On a similar note, the owner of The World-Famous Cannabis Cafe expressed to OregonLive.com how saddened she was to have to close down her cafe due to the warnings she received from public health officials. She was told that her establishment violated many indoor air rules, and that she was breaking state law. Martinez, the cafe’s owner, wasn’t ready to quit just then, though. According to OregonLive.com, she stated the following about this issue: “I told them they are infringing on my constitutional rights. I have a right to gather peacefully. That is what I am exercising. They are very concerned about the toxicity (of cannabis smoke), which is ridiculous.” This specific cafe and other cannabis cafes and lounges have a strict “BYOC” rule, which means that people have to bring their own cannabis. The cafes are not legally allowed to sell cannabis, because only licensed dispensaries can do so.
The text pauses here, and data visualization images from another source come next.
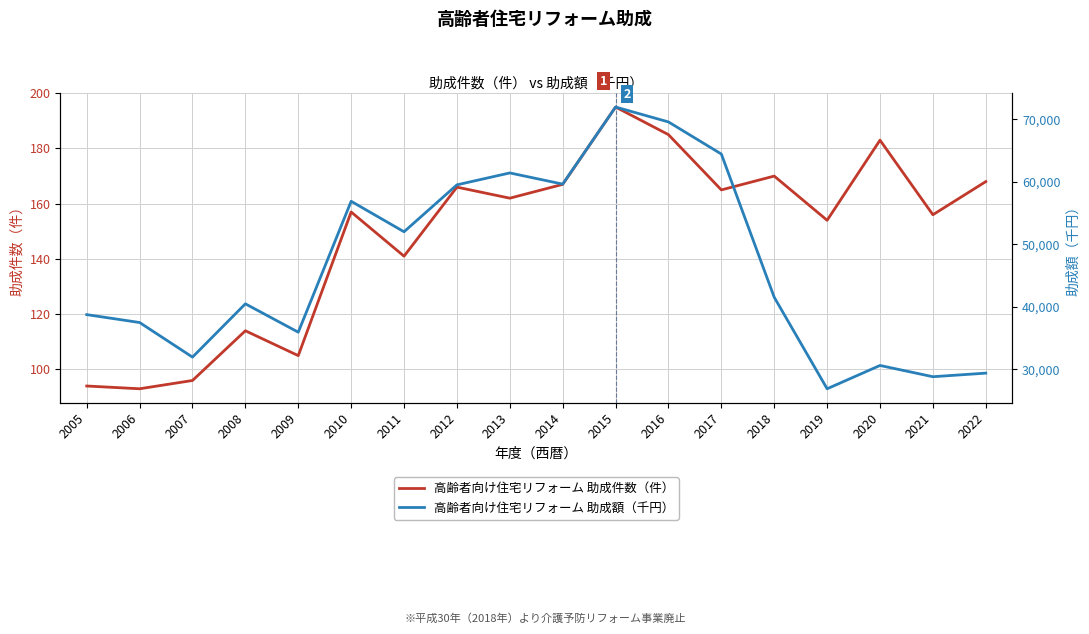

What are all the series names shown in the legend?

高齢者向け住宅リフォーム 助成件数（件）, 高齢者向け住宅リフォーム 助成額（千円）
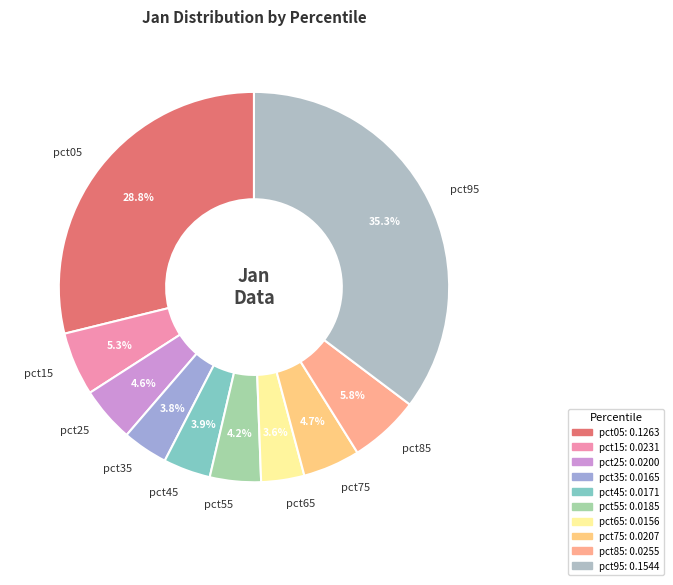

Is pct25 the majority of the pie?

No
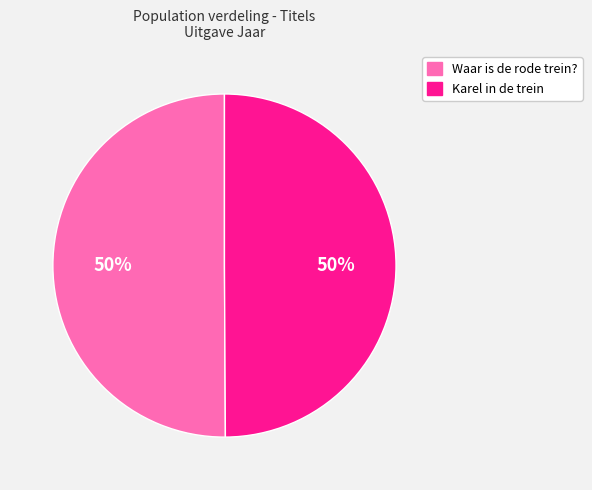

To the nearest percent, what is the combined percentage of Karel in de trein and Waar is de rode trein??

100%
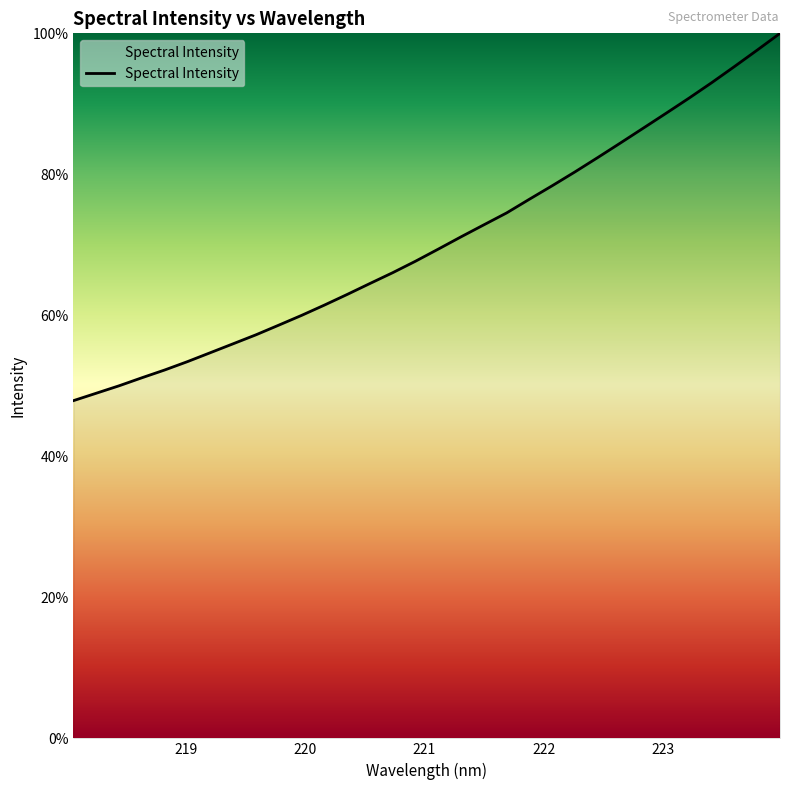

What is the difference between the maximum and minimum values?

52.1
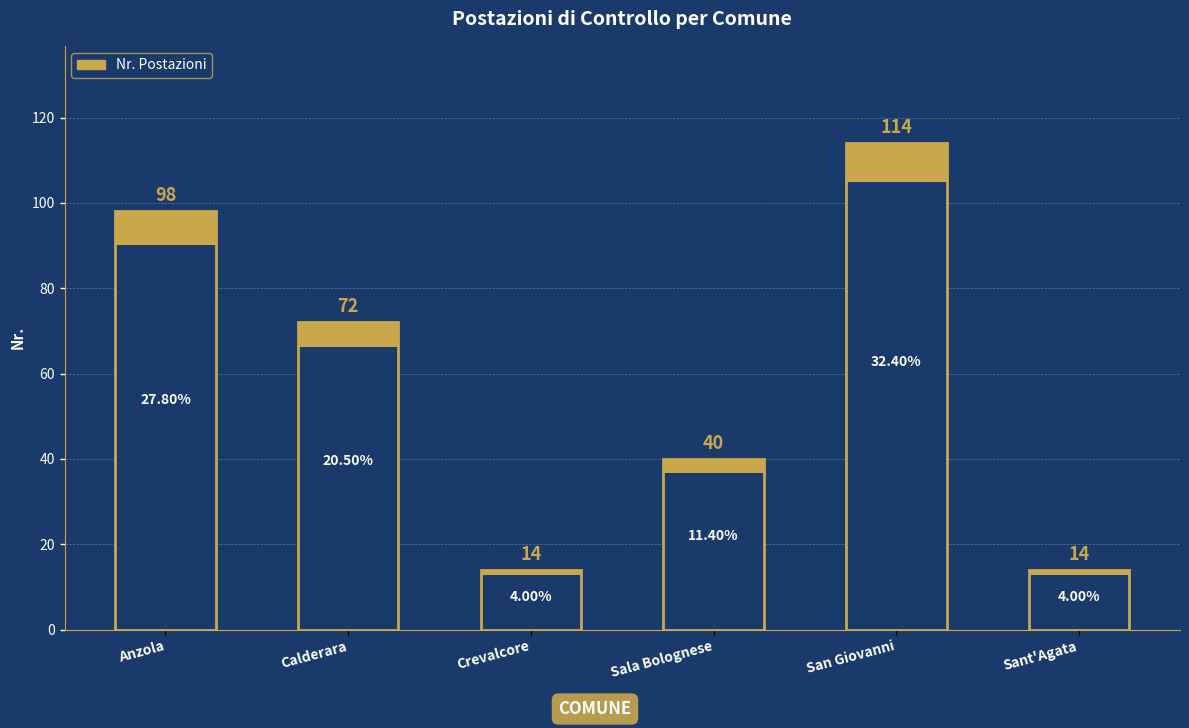

What is the sum of the values at Sala Bolognese and Sant'Agata?

54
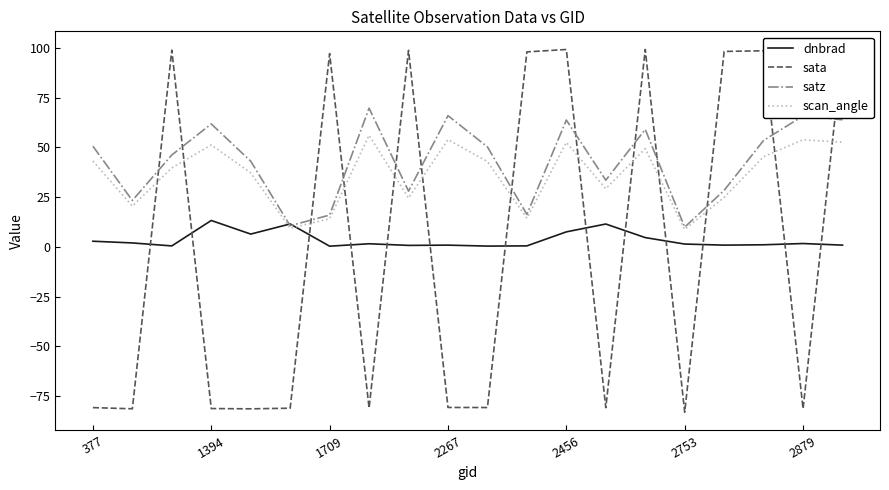

What is the sum of all scan_angle values?

723.6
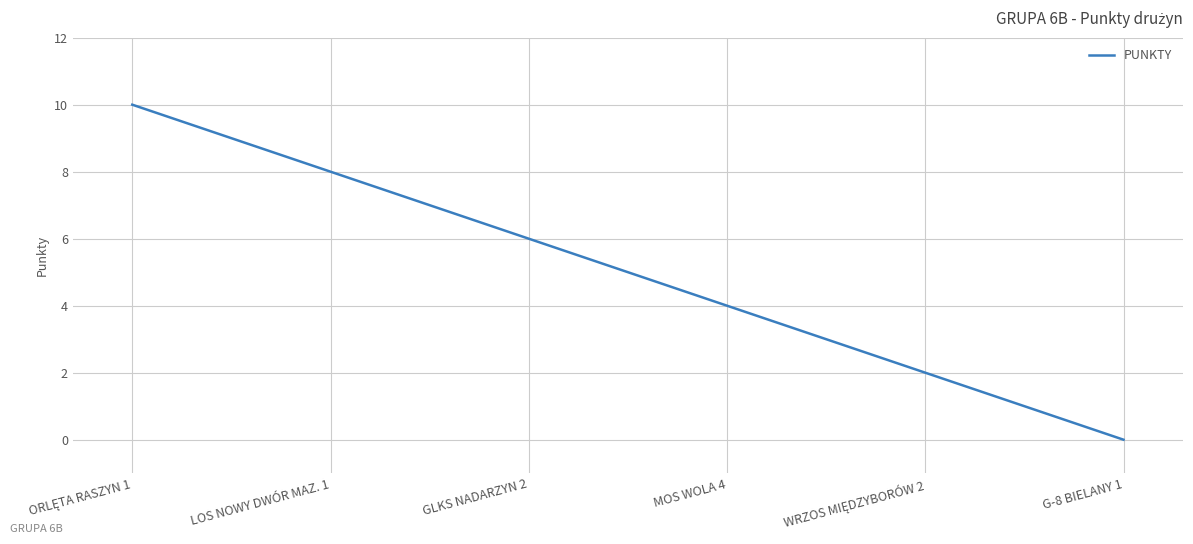

What is the sum of all values?

30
In addition, other cannabis clubs, including “The Other Spot,” were forced to close due to concerns about the establishment breaking clean air rules. Oregon’s senator, Floyd Prozanski, attempted to bring an amendment into place that would exempt cannabis cafes from the state’s clean air law, but unfortunately, there was not enough support to pass it. Regardless, Martinez, Prozanski, other cannabis activists, and the overall Oregon cannabis community will continue to fight for their rights to consume a medically and recreationally legal herb in enclosed cafes like The World-Famous Cannabis Cafe.
As much as Martinez wanted to keep The World-Famous Cannabis Cafe running, she was faced with hefty fines that she could no longer bear. As noted by MarijuanaPolitics.com, a cannabis club/lounge that allows smoking or vaping will result in a maximum fine of $500 per day. Thus, Martinez is working on shifting her focus and attention to lobbying for a concrete change to the ‘Indoor Clean Air Act’ during 2017.